Data Eng Weekly

Data Eng Weekly Issue #291

02 December 2018

Lots of coverage of Apache Kafka and change data capture this week, including Kafka at Pinterest, why Twitter is moving to Kafka, and change data capture for MySQL and MongoDB. There are also posts from Criteo on their real time Apache Flink use case and AirBnB on their Spark Streaming and HBase data load system. In releases, it was a busy week with a few AWS re:Invent announcements, Dask and Apache Samza hitting version 1.0, and the first major release of FoundationDB since it was open sourced. With two weeks worth of articles to sort through, it ended up being a pretty large issue (even after I cut several good posts).


Introducing the first AI / Machine Learning course with a job guarantee. Springboard's new AI / Machine Learning Career Track is an intensive program that will equip you to transition into a role as a machine learning engineer.

With support from their career services team, they confident that you will find a job within six months of completing the course. But if you don’t, they'll refund your tuition.

Learn more today:


This presentation has a fantastic overview of Change Data Capture with MySQL. It motivates the use case, describes how Debezium streams changes to Kafka based on the MySQL binlog, and describes how to query the data that it creates. There's also a discussion of building the same for Apache Cassandra, which doesn't have a single binlog to plug into due to its replication model.

The dataArtisans blog has a post on the four key steps to making an Apache Flink deployment production ready.
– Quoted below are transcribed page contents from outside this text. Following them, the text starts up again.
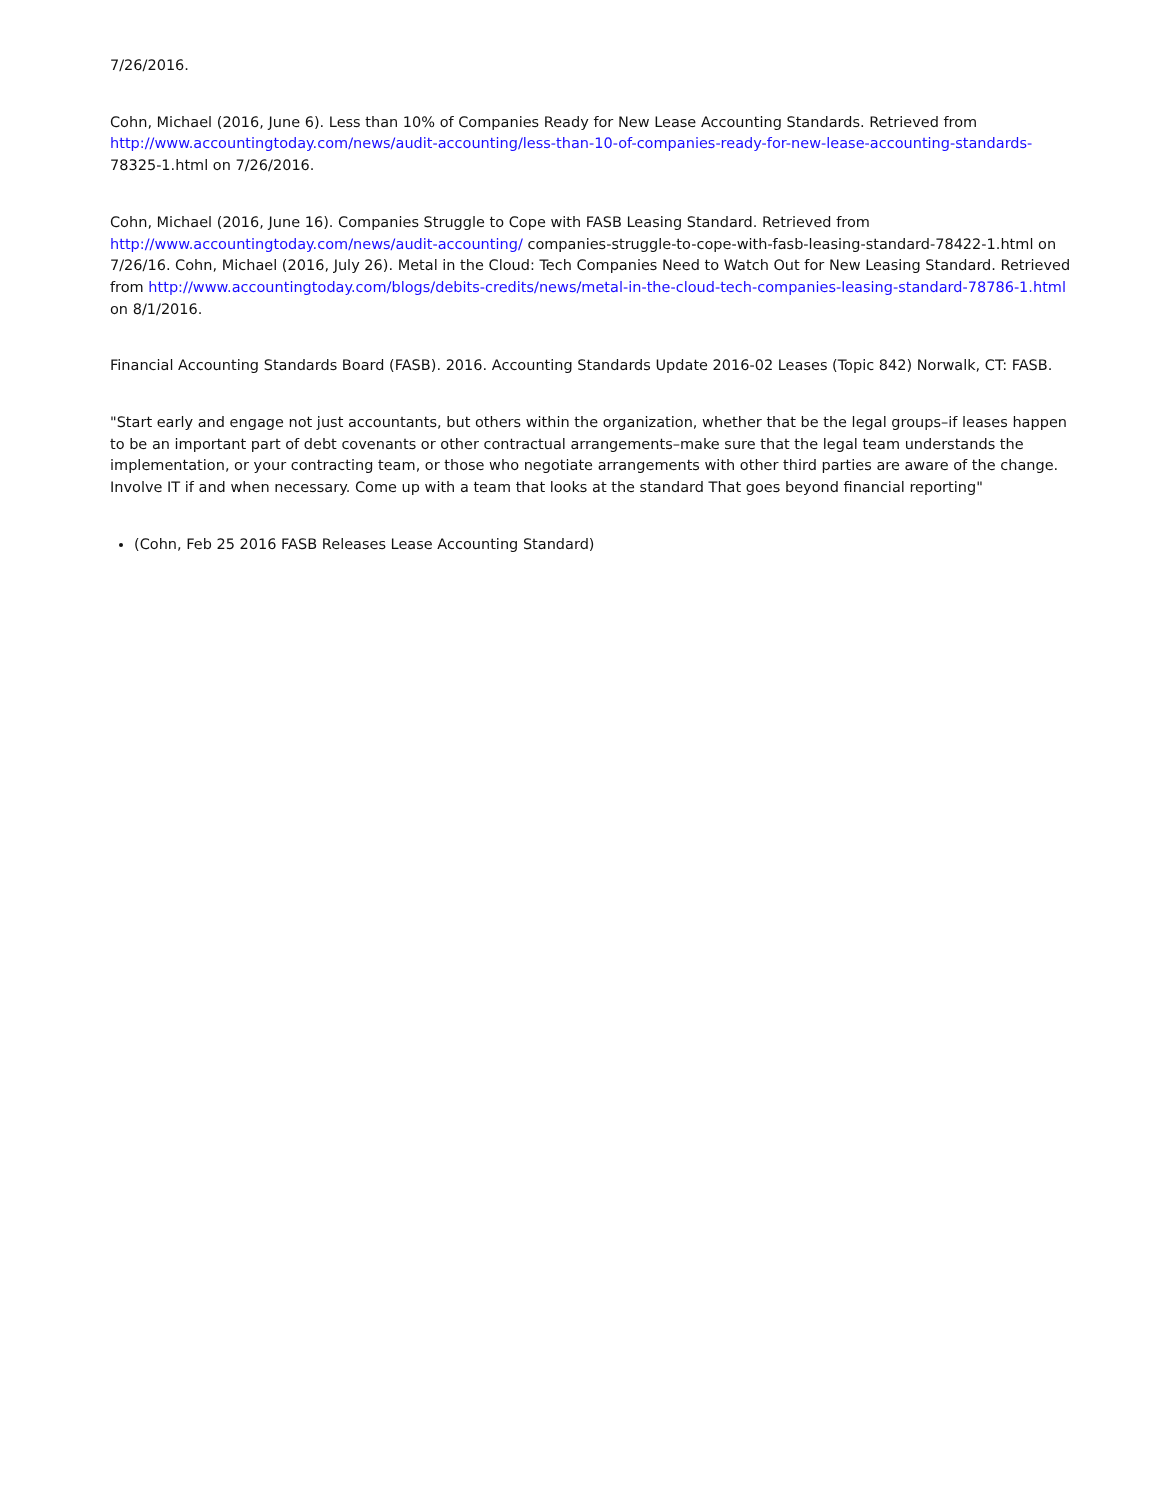7/26/2016.
Cohn, Michael (2016, June 6). Less than 10% of Companies Ready for New Lease Accounting Standards. Retrieved from http://www.accountingtoday.com/news/audit-accounting/less-than-10-of-companies-ready-for-new-lease-accounting-standards- 78325-1.html on 7/26/2016.
Cohn, Michael (2016, June 16). Companies Struggle to Cope with FASB Leasing Standard. Retrieved from http://www.accountingtoday.com/news/audit-accounting/ companies-struggle-to-cope-with-fasb-leasing-standard-78422-1.html on 7/26/16. Cohn, Michael (2016, July 26). Metal in the Cloud: Tech Companies Need to Watch Out for New Leasing Standard. Retrieved from http://www.accountingtoday.com/blogs/debits-credits/news/metal-in-the-cloud-tech-companies-leasing-standard-78786-1.html on 8/1/2016.
Financial Accounting Standards Board (FASB). 2016. Accounting Standards Update 2016-02 Leases (Topic 842) Norwalk, CT: FASB.
"Start early and engage not just accountants, but others within the organization, whether that be the legal groups–if leases happen to be an important part of debt covenants or other contractual arrangements–make sure that the legal team understands the implementation, or your contracting team, or those who negotiate arrangements with other third parties are aware of the change. Involve IT if and when necessary. Come up with a team that looks at the standard That goes beyond financial reporting"
(Cohn, Feb 25 2016 FASB Releases Lease Accounting Standard)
Criteo writes about how they use Apache Flink for real time analytics of data in their multi-data center Kafka cluster. There are some interesting details about how they use watermarks for event time as data is replicated/re-partitioned across clusters.

For real time event data, AirBnB uses Spark Streaming to send events from Apache Kafka to Apache HBase for deduplication. Typically, Kafka consumers are limited to the parallelism of the number of topics, which doesn't scale in the way that AirBnB needs. Taking advantage of the fact that their application doesn't require processing events in order, they have built a new Spark-Kafka connector that can dynamically scale by splitting data inputs within a partition by offset ranges.

This post on the Luigi workflow engine covers how the team at ZOLA Electric deploys Luigi via Docker (and configures the visualizer and task history), replicates data from RDS to Redshift, represents dependencies between SQL scripts via annotations, integrates with Slack for alerting, and more.

YugaByte DB is an interesting new database to watch—it supports the Cassandra, Redis, and Postgres (beta) APIs. In this post, they demonstrate the differences between a NoSQL and SQL database with the Cassandra and Postgres interfaces as an example. For extra comparison, they also do the same with MongoDB.

The Confluent blog describes the high level tasks needed to design, build, and test a multi-datacenter Apache Kafka deployment.

The recent alpha release of Apache Hadoop Ozone, version 0.3.0-alpha, adds S3 API compatibility to the blob store on Hadoop system. This post shows how to get started with it.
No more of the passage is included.